An unknown transformer is a transformer that you removed from some old junk equipment and you know nothing about it other than it is an audio transformer, you will probably also know how it was used and the tubes it was used with but the RCA and GE tube manual is not going to tell you the impedance of the transformer. Now you need to do some tests to determine what this transformer turns ratio and impedence is.

As I showed in the measurements of post #12, it is not true for all load impedances that "The primary impedance of a transformer as it appears to the source of power is determined wholly by the load connected to the secondary and by the transformer turns ratio." if the transformer is a real transformer.

There is a load impedance "range", where the turns ratio squared closely determines the impedance ratio, and when the load impedances are greater or less than this optimum range, the impedance ratio is no longer as close to the squared turns ratio. The further the load impedance is from the optimum, the further the actual impedance ratio deviates from the square of the turns ratio.

You have described a situation where the rated secondary load impedance is known. In that case, the voltage ratio can be measured and the apparent primary impedance will most likely be determined by the square of the voltage ratio when the rated load impedance is connected to the secondary. We assume that the manufacturer has designed the transformer so that the optimum impedance range is the one specified. The optimum range is the range where the impedance ratio is nearly the same as the square of the voltage ratio.

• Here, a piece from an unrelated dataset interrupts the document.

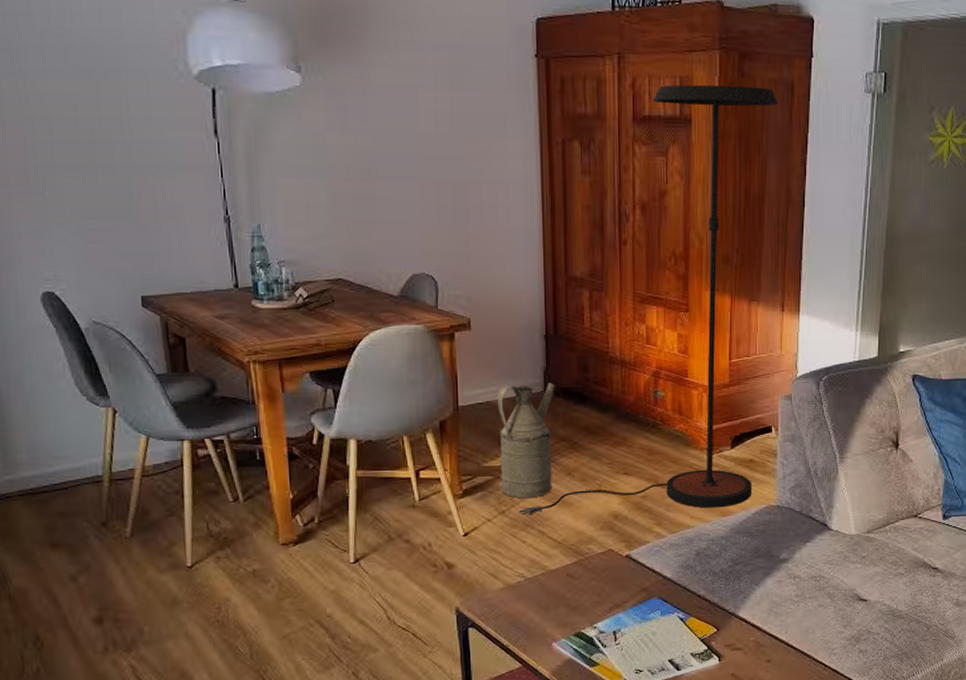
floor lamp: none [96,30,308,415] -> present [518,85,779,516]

But, suppose you have a completely unknown transformer? How can we determine the optimum impedance range at primary and secondary for that transformer? This is a problem not well understood by non-specialists. Many people think the DC resistance of the windings is approximately equal to the "rated" impedance of the windings. This is a topic that is probably worthy of a separate thread.

.......

 

[The Electrician]

I said: "It is imprecise to use the phrase "the impedance of an unknown audio transformer" in engineering discussion. In the situation you have described, what you want to find is "the apparent impedance at the primary winding with a specified impedance connected to the secondary."

You responded:

An unknown transformer is a transformer that you removed from some old junk equipment and you know nothing about it other than it is an audio transformer, you will probably also know how it was used and the tubes it was used with but the RCA and GE tube manual is not going to tell you the impedance of the transformer. Now you need to do some tests to determine what this transformer turns ratio and impedence is.

You've missed my point. A transformer doesn't have an "impedance" of its own; only the windings have impedances, and any one winding only has an impedance related to the load on other windings when the other winding(s) are terminated with some impedance(s). You can't use a value (5000 ohms; 8 ohms; et cetera) and say that that single number is the "impedance" of the transformer.

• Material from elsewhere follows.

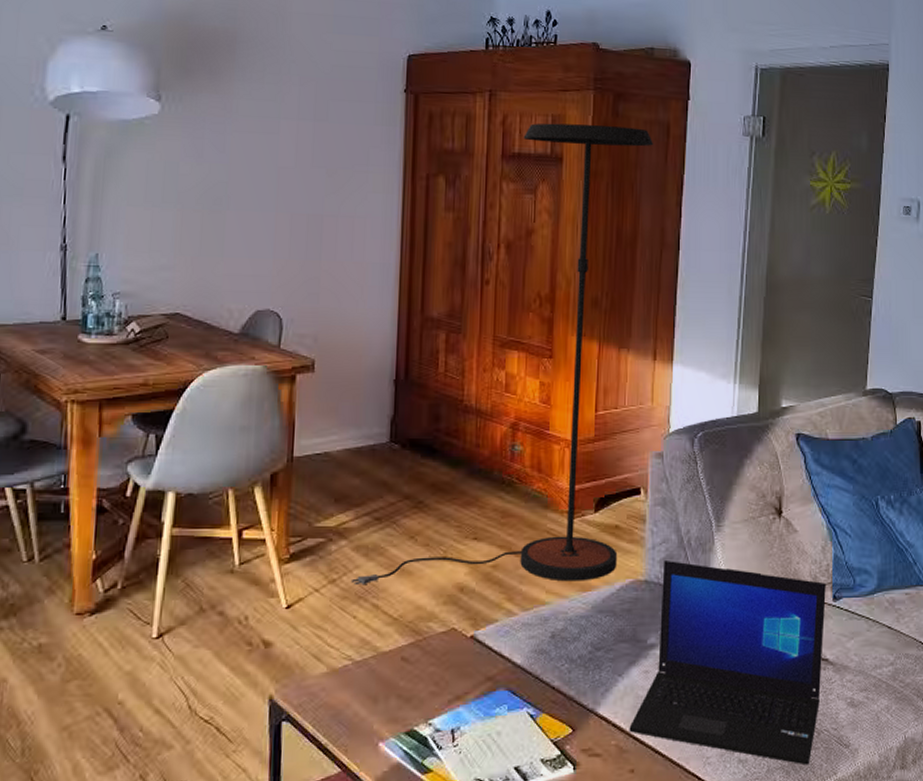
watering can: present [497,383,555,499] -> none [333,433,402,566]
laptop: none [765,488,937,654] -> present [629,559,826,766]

For a transformer with only two windings, you can speak of the "primary impedance" or "secondary impedance", but you can't leave out the words "primary" or "secondary" and just say impedance and somehow associate a single impedance with the transformer as a whole.

And for an ideal transformer, even the windings don't have any intrinsic impedance. They only have an apparent impedance when the other winding(s) are terminated with external impedance(s).

However, a real transformer does have an optimum impedance associated with each winding such that the transformer works "best" (in some sense) when each winding is loaded or driven with that "optimum" impedance.